The most inflation-sensitive market metric outside currency and commodities is the embedded inflation premium in the term structure of the yield curve. Between August 2007 and March 2008, as inflation spiked, so too did the 2YR/10YR spread, steepening dramatically from 50bps to 200bps. This inflation discount wasn't just occurring in the risk-free curve; it was also seen in the risk curve. Over the same period, the spread in the Moody's Baa corporate bond index widened from 200bps in August 2007 to 350bps in March 2008.

Most consensus valuation models measure credit and equity risk premiums over the risk-free rate, normally the 10YR Treasury. I have found that a far more consistent benchmark to measure the premium is the YOY growth rate in the CPI. In fact, while the earnings yield on the S&P 500 will routinely trade at a premium to the 10YR yield, it rarely trades through CPI. Going back 40 years, only during the inflation spikes in the mid-1970s and early 1980s did you see the S&P trade through the CPI; the two biggest market tops of the subsequent bull market in 1987 and 2000 actually occurred when the earnings yield equaled the YOY CPI.

In other words, market valuation is much more sensitive to inflation and the discount of inflation than to the actual level of interest rates. In July 2008, the 5.6% CPI spike hit the S&P 500 earnings yield, which I believe was the final straw that broke the market's back.



At the Jackson Hole symposium on August 31, 2007, Chairman Bernanke gave a speech titled "Housing, Housing Finance, and Monetary Policy." In this speech, he justified his sudden market epiphany and change in policy.

In the statement following its August 7 meeting, the Federal Open Market Committee (FOMC) recognized that the rise in financial volatility and the tightening of credit conditions for some households and businesses had increased the downside risks to growth somewhat but reiterated that inflation risks remained its predominant policy concern. In subsequent days, however, following several events that led investors to believe that credit risks might be larger and more pervasive than previously thought, the functioning of financial markets became increasingly impaired.
On Friday at the Jackson Hole symposium, exactly five years later, Chairman Bernanke gave a speech titled "Monetary Policy since the Onset of the Crisis." In this speech, he took a stroll down memory lane and congratulated himself on a job well done (emphasis my own):

When we convened in Jackson Hole in August 2007, the Federal Open Market Committee's (FOMC) target for the federal funds rate was 5-1/4%.

When significant financial stresses first emerged, in August 2007, the FOMC responded quickly, first through liquidity actions--cutting the discount rate and extending term loans to banks--and then, in September, by lowering the target for the federal funds rate by 50 basis points. As further indications of economic weakness appeared over subsequent months, the Committee reduced its target for the federal funds rate by a cumulative 325 basis points, leaving the target at 2% by the spring of 2008.

Despite the easing of monetary policy, dysfunction in credit markets continued to worsen.

Responded quickly? When financial stresses first emerged in August?

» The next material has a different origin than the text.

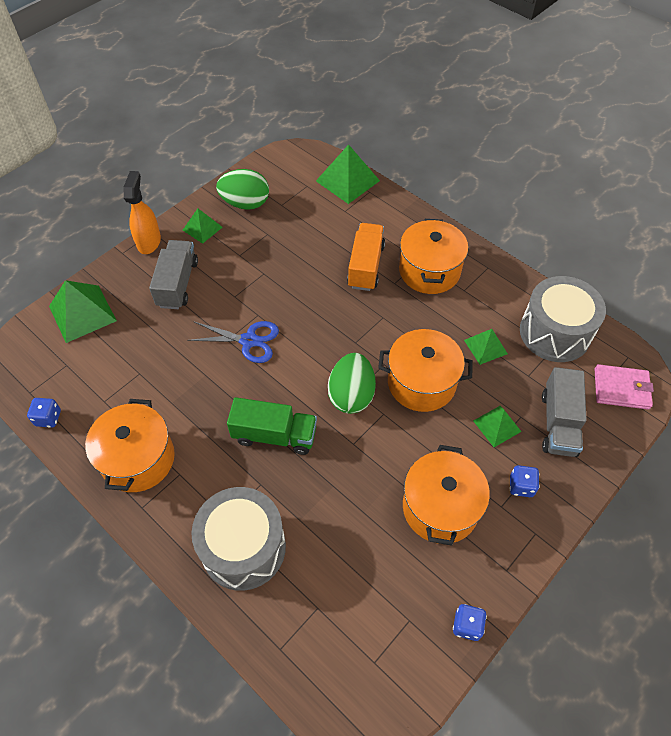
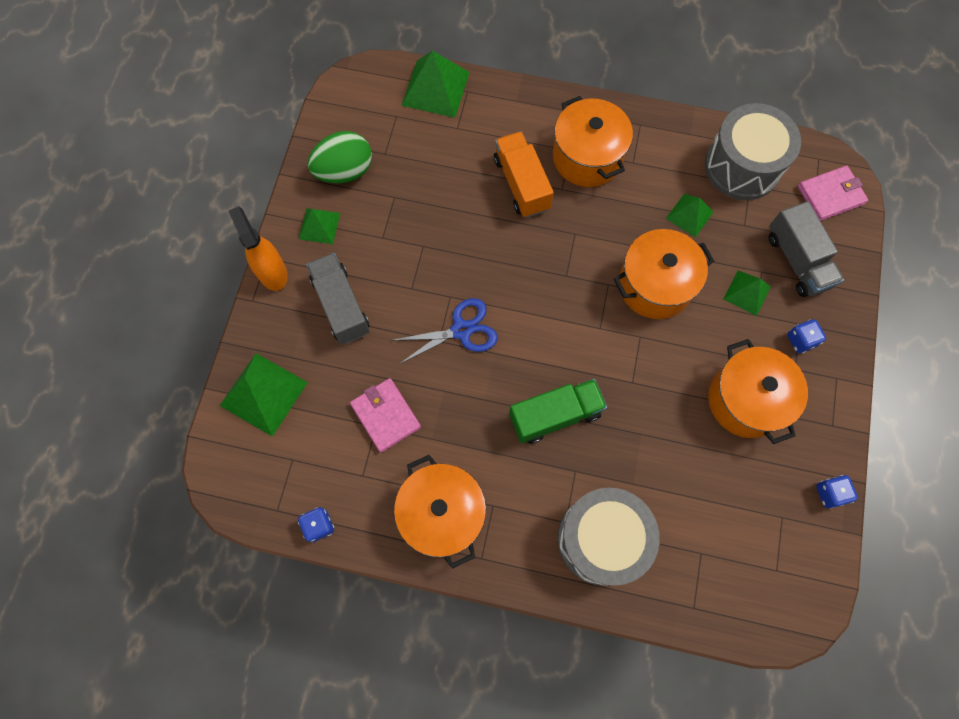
camera: 30 degrees left, 15 degrees up
green egg [328,353,376,414] -> none
none -> pink wallet [350,378,421,452]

Hmmm... That's a bit of a stretch.

It is my belief that dysfunction in credit markets continued to worsen not despite the easing of monetary policy but because of the easing of monetary policy. Initially, the housing and mortgage crisis was contained to those markets. It was not until the Fed opted to forego its inflation risk bias in favor of liquidity support for those markets that the crisis spread. The further the FF rate dropped below the rate of inflation, the wider the inflation discount and thus risk premiums became.

The 2008 crash didn't happen because people quit paying their mortgages. It happened because of a rapid repricing of risk premiums in highly leveraged (short volatility/short gamma) positions due to a spike in inflation discounts that drove an eventual spike in implied volatility. The correlations between the dollar, commodity prices, the yield curve, and the risk curve are undeniable.

At Jackson Hole, Chairman Bernanke defended the Fed's policy of inflating. By all accounts, the Fed is prepared to do more. In the aforementioned 2002 speech "Deflation: Making Sure 'It' Doesn't Happen Here," Bernanke lays out his playbook for fighting deflation and thus far he's been operating according to plan. However, it's the following quote that perhaps did the most damage to his reputation in the market, which has impaired his ability to effectively employ his monetary tools (emphasis my own):

But the US government has a technology, called a printing press (or, today, its electronic equivalent), that allows it to produce as many US dollars as it wishes at essentially no cost. By increasing the number of US dollars in circulation, or even by credibly threatening to do so, the US government can also reduce the value of a dollar in terms of goods and services, which is equivalent to raising the prices in dollars of those goods and services.

That is an academic speaking, not an investor. An academic can draw it up on the chalkboard and everything works out just fine. An investor has to deal with the volatility of the market discount. There may not be a cost to an academic, but there is a cost to an investor. The cost is inflation. Nowhere is that more evident than in the present market volatility.

But the folly in Bernanke's cost/benefit logic is not just in the market cost; it's in the economic cost. Perhaps there is no more tragic statistic since the financial crisis than what was reported by Sentier Research regarding real income. From a Bloomberg story (emphasis my own):

Median household income fell 4.8% on an inflation-adjusted basis since the recession ended in June 2009, more than the 2.6% drop during the 18-month contraction, the research firm's Gordon Green and John Coder wrote in a report today.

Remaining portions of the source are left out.